Zerocalcalcare su Facebook: «Uccisa Cappuccio Rosso»

Era stata condannata a 100 anni di carcere per le proteste legate a Gezi Park. Nel mondo era nota come la «ragazza dal foulard rosso» o «cappuccio rosso», che aveva deciso di unirsi al movimento di liberazione curdo prima e poi alla lotta contro Daesh in Siria. E proprio in Siria, sul fronte di Raqqa, è rimasta uccisa in combattimento Ayse Deniz Karacagil, 24 anni, uno dei volti simbolo della battaglia per la libertà. Una storia alla quale si è ispirato il nostro Zerocalcare per il suo Kobane Calling, forse il libro più importante del fumettista romano, uscito un anno fa per Bao Publishing.

«È sempre antipatico puntare i riflettori su una persona specifica, in una guerra dove la gente muore ogni giorno (...). Però siccome siamo fatti che se incontriamo qualcuno poi per forza di cose ce lo ricordiamo e quel lutto sembra toccarci più da vicino, a morire sul fronte di Raqqa contro i miliziani di Daesh è stata Ayse Deniz Karacagil, la ragazza soprannominata Cappuccio Rosso» la ricorda su Facebook ZeroCalcare.

Nel suo libro, a metà tra diario e graphic journalism, il fumettista aveva ripercorso i suoi viaggi in Turchia, Iraq, Siria, raccontando un'utopia possibile nel cuore di una terra ferocemente contesa e fieramente difesa, le macerie di Kobane e un popolo intero in guerra per difendere il proprio diritto a esistere, proteggendo labili confini la cui esistenza non è sancita da nessun atlante geografico.

Due storie già apparse su Internazionale più gli appunti di viaggio nel Rojava, la regione - tra le aree più calde del pianeta - che i curdi stanno cercando di trasformare in un'utopia democratica. Nata ad Antalya nel 1003, Ayse Deniz Karacagil aveva partecipato alle proteste di Gezi Park, nella primavera 2013, ed era stata arrestata con l'accusa di «militanza in organizzazione terroristica» tra i separatisti del Pkk.

Tra le prove depositate contro di lei, la «sciarpa rossa, simbolo di socialismo». Quel «cappuccio» che porta nelle foto, diventate virali, in cui appare sorridente mentre fa il segno di «vittoria» con la mano. Condannata a 103 anni di carcere nel 2014, era stata scarcerata prima del verdetto dal giudice che l'aveva messa in libertà vigilata, aveva imbracciato il kalashnikov e si era unita allo Ypj, la divisione femminile delle milizie curde, impegnata nella liberazione di Raqqa dagli uomini dei Califfo al Baghdadi e nella difesa della regione autonoma del Rojava.

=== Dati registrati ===
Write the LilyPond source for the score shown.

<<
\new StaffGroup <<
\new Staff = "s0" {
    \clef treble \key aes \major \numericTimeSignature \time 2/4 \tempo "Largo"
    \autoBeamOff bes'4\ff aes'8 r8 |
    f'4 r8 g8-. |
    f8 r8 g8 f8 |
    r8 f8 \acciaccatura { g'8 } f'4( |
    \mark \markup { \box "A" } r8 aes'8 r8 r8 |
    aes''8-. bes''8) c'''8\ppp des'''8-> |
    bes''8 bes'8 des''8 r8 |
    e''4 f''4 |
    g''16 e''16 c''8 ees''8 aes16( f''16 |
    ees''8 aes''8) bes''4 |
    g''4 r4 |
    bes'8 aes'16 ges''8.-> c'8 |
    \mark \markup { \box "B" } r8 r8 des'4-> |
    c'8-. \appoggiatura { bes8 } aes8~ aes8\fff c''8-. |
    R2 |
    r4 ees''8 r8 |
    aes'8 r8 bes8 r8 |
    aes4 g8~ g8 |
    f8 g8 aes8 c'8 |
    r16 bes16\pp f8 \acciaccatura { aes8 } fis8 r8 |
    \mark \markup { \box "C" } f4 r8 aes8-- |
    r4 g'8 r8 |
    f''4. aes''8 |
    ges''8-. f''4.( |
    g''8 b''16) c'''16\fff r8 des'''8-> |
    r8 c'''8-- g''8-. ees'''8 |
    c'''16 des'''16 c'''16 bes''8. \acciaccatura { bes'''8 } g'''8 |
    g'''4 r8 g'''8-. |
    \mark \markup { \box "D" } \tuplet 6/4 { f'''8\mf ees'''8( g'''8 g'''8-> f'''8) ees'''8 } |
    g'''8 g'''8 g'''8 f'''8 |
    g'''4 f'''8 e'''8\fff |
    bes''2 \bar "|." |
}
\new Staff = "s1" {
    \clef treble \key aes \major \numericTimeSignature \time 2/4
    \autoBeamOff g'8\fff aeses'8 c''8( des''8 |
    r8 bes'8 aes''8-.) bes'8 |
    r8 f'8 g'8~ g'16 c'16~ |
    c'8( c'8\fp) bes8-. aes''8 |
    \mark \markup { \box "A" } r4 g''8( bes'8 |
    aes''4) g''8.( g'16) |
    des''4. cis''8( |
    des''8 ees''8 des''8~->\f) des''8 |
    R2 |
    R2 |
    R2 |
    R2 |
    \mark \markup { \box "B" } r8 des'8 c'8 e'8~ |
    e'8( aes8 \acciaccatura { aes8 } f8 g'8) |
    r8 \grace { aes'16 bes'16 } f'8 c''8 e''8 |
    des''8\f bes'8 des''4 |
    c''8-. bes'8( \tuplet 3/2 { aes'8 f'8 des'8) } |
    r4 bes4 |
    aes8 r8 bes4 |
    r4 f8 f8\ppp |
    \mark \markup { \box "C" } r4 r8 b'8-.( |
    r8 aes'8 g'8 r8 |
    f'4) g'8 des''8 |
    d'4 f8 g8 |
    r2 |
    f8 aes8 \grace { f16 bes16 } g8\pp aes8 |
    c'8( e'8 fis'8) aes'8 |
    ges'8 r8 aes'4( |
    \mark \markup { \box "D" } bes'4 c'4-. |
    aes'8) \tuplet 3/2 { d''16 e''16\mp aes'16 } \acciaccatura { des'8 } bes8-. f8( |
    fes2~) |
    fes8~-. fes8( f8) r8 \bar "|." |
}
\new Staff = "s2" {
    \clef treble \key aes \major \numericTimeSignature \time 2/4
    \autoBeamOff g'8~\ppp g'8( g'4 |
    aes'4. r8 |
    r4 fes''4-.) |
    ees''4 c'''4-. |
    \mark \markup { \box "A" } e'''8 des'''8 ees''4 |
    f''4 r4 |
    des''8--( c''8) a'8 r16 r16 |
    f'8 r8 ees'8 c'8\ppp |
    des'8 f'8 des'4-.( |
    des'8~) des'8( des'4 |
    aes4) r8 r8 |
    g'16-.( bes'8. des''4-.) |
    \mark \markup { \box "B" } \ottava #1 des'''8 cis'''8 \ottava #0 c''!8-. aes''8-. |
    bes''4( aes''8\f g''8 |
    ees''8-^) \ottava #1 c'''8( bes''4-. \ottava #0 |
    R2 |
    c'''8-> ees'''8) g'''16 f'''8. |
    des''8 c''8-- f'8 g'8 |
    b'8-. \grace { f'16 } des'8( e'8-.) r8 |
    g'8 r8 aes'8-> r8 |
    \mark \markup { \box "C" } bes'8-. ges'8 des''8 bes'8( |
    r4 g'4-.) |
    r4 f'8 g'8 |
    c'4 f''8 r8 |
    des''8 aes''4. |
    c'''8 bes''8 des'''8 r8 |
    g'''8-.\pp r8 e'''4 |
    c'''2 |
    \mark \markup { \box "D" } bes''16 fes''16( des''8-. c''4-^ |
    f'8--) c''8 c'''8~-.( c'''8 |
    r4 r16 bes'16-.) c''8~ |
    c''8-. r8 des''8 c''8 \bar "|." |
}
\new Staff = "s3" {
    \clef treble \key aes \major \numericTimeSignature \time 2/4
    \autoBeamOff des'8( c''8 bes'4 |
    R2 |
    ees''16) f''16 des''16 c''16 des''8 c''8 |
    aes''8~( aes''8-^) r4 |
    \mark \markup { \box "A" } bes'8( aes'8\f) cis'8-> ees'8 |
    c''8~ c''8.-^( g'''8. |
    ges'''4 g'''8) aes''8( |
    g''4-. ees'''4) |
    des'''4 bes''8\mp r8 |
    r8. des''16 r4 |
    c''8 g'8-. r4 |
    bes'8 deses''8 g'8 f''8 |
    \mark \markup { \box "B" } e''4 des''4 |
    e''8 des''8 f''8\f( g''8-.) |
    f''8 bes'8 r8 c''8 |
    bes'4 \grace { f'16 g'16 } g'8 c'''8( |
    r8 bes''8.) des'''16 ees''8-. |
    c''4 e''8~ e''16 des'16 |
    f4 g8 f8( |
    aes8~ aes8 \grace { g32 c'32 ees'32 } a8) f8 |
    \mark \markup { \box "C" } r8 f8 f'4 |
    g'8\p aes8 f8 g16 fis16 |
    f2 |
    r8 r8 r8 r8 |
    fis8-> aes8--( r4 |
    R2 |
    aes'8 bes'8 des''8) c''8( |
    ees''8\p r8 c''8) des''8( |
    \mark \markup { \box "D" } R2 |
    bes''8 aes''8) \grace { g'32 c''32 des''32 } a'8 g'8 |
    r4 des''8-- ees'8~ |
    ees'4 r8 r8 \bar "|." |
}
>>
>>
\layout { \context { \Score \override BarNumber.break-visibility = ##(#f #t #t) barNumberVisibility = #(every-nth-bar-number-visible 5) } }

=== COSE DA FARE ===
1: Trascrivi dal brano su Ayse Deniz Karacagil tutto il testo che va dalle parole "Tra le prove" giù fino alle parole "autonoma del Rojava.".
2: Secondo il brano su Ayse Deniz Karacagil, che cos'è lo Ypj a cui lei si era unita?

=== LE TUE RISPOSTE ===
1:
Tra le prove depositate contro di lei, la «sciarpa rossa, simbolo di socialismo». Quel «cappuccio» che porta nelle foto, diventate virali, in cui appare sorridente mentre fa il segno di «vittoria» con la mano. Condannata a 103 anni di carcere nel 2014, era stata scarcerata prima del verdetto dal giudice che l'aveva messa in libertà vigilata, aveva imbracciato il kalashnikov e si era unita allo Ypj, la divisione femminile delle milizie curde, impegnata nella liberazione di Raqqa dagli uomini dei Califfo al Baghdadi e nella difesa della regione autonoma del Rojava.

2: È la divisione femminile delle milizie curde.